▶ _Task objective_: Please output the listing exactly as it stands, but omit any images.

▶ _Input data_:
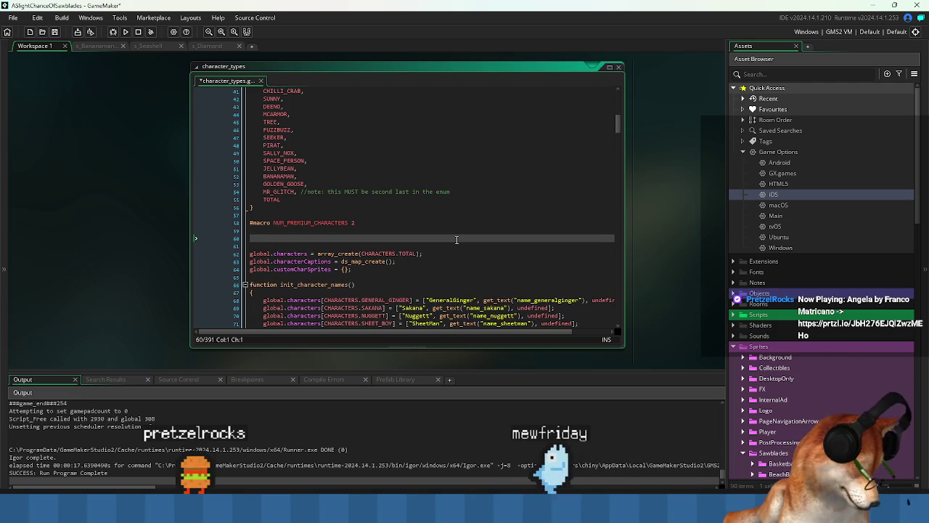
{"action": "type", "text": "how_message("}
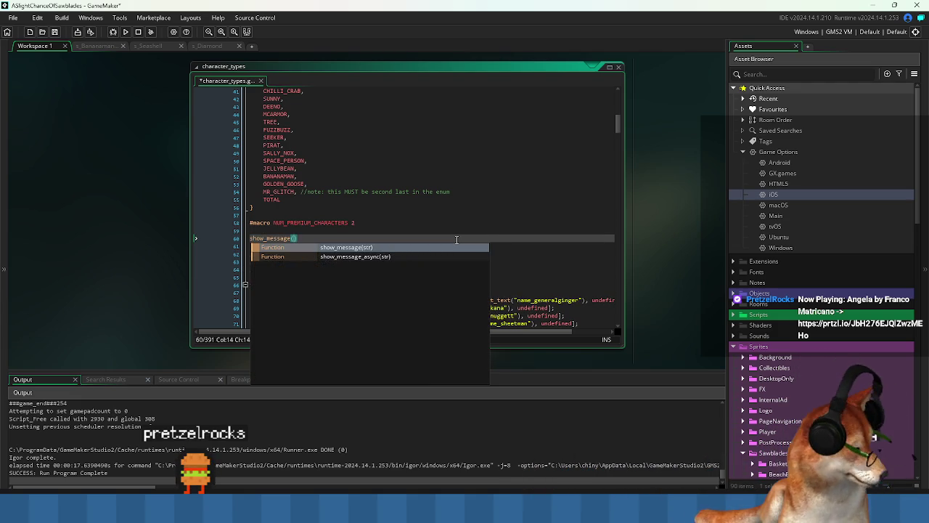
{"action": "key", "text": "Return"}
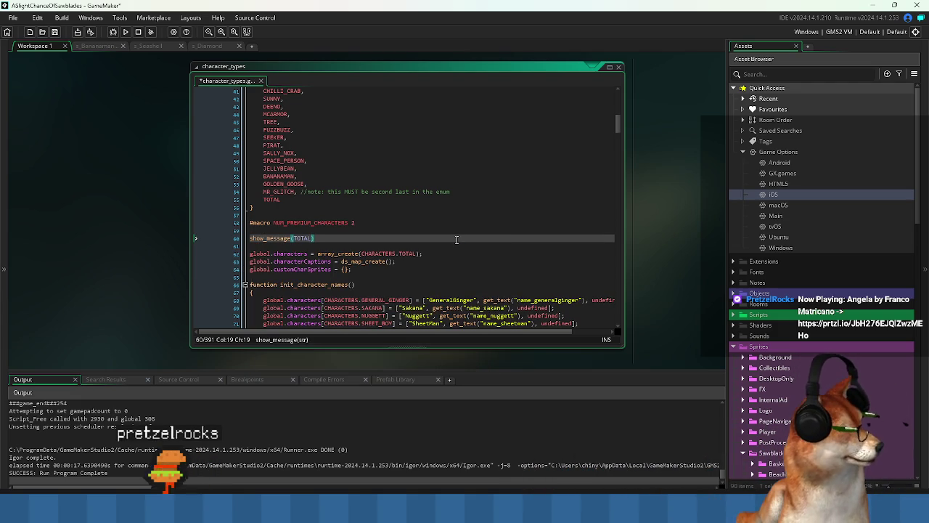
{"action": "key", "text": "Down"}
{"action": "key", "text": "Down"}
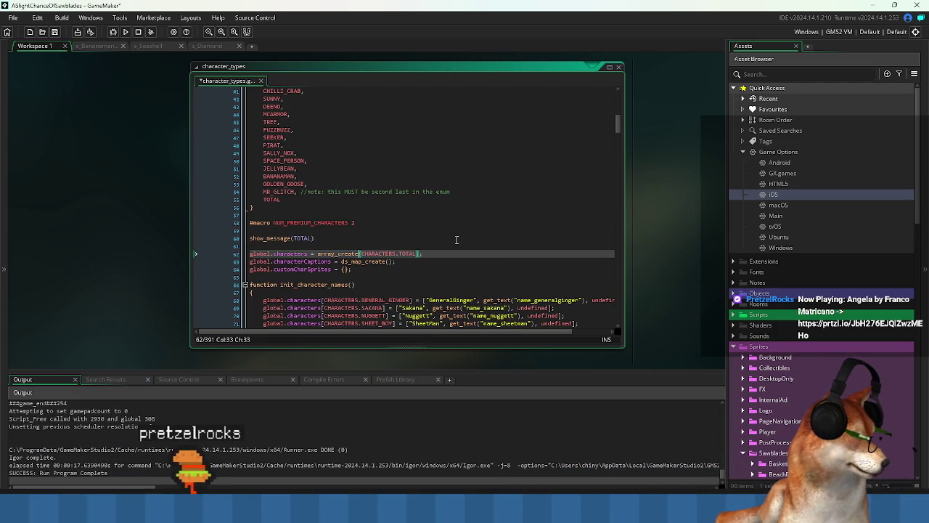
{"action": "key", "text": "Up"}
{"action": "key", "text": "Up"}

▶ _Answer section_:
{"action": "type", "text": "how_message("}
{"action": "key", "text": "Return"}
{"action": "key", "text": "Down"}
{"action": "key", "text": "Down"}
{"action": "key", "text": "Up"}
{"action": "key", "text": "Up"}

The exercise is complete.